Ich werfe wieder einen Blick auf meine Uhr. Noch eine Stunde und zweiunddreißig Minuten. Krasinski nickt mir zu. „Achtung! Gewehre entladen und sichern!“ Ich rufe die ersehnten Worte, und die Anspannung meiner Schützen lässt sichtlich nach. Ich nehme meine Baseballkappe ab und wische mir den Schweiß in den Haaransatz. „Ja! Sir!“, antworten sie wie aus einem Mund und machen sich daran, den Schießplatz aufzuräumen. Als sie fertig sind, stellen sie sich in einer Reihe vor mich und Krasinski, ich setze meine Kappe wieder auf.

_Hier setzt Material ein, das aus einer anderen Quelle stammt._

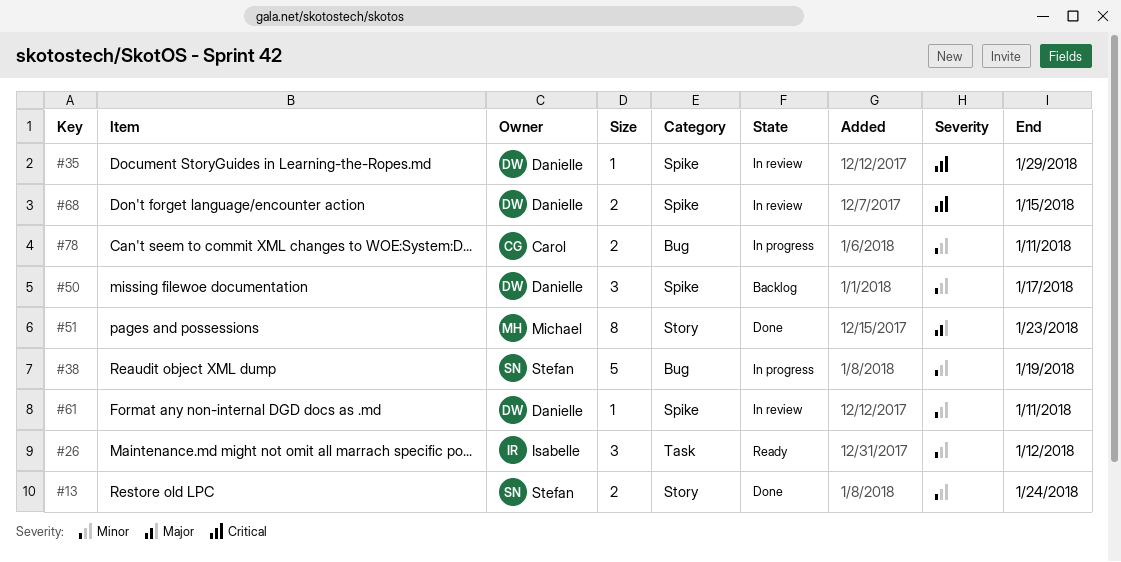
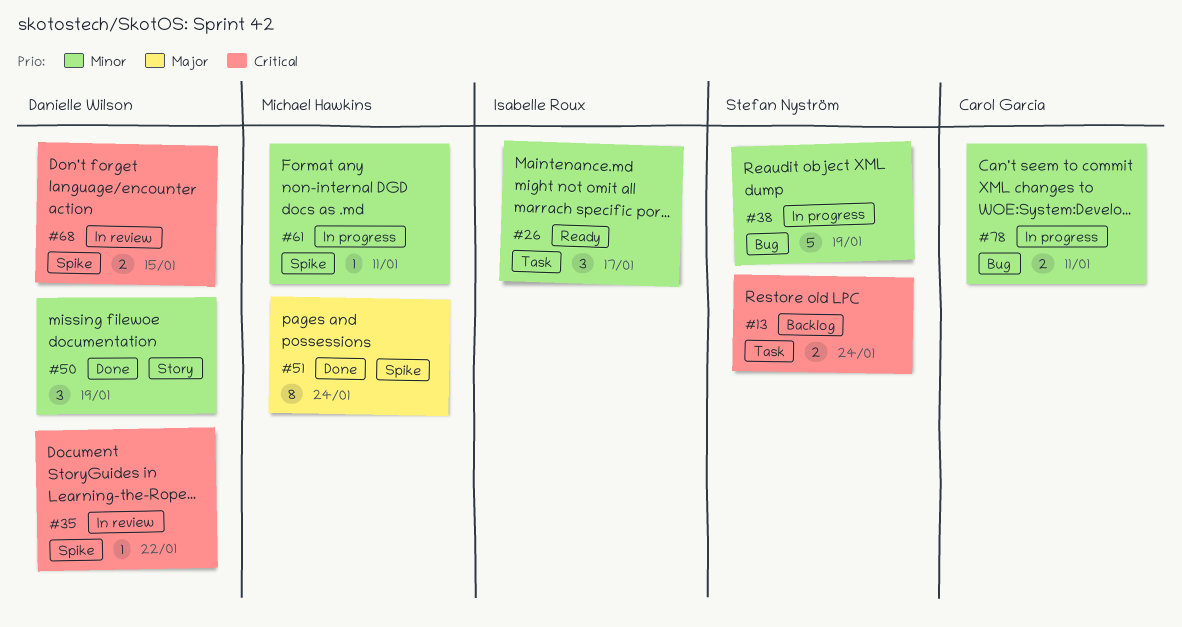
#13, status: Done -> Backlog
#13, priority: Minor -> Critical
#13, label: Story -> Task
#26, due: Jan 12 -> Jan 17
#35, due: Jan 29 -> Jan 22
#50, status: Backlog -> Done
#50, label: Spike -> Story
#50, due: Jan 17 -> Jan 19
#51, label: Story -> Spike
#51, due: Jan 23 -> Jan 24
#61, status: In review -> In progress
#61, owner: Danielle Wilson -> Michael Hawkins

„Was hebt uns ab von anderen Streitkräften?“ Ich stehe nun auf Augenhöhe vor meinen Scouts und schreie sie in ihre staubigen Gesichter an. „
Es ist der Kampfgeist, der in uns steckt, der uns dazu antreibt, nichts anderes als den Sieg anzustreben! Sir!“ Sie stehen stramm und antworten in einem Chor.
„Was noch?“, brüllt Krasinski heute besonders lautstark und läuft dunkelrot im Gesicht an.
„Der Wille zu gewinnen! Der Eifer zu kämpfen! Sir!“ Die Scouts salutieren vor uns. Wir nicken ihnen zu.
„Wegtreten!“ ,gibt Krasinski als Antwort. Die Scouts antworten ein letztes Mal mit dem US-Marines-Kampfruf: „Oorah!“
Während die jungen Scouts zu den Fahrzeugen abmarschieren, schaut mich mein Freund und Kamerad eindringlich an.
„Hopper! Der Wille zu gewinnen, der Eifer zu kämpfen. Mach ihn alle.“ Ich antworte nur mit einem lauten „Oorah!“ und schlage mir wie ein Gorilla auf die Brust.
Cruz, Evans und MacNally drehen sich noch mal um, nicken mir zu und heben die rechte Faust nach oben. Auch sie werden heute Abend bei dem Kampf anwesend sein, ich wette, MacNally hat auf Jessup gesetzt. Euch werde ich’s zeigen, ihr Bleichgesichter.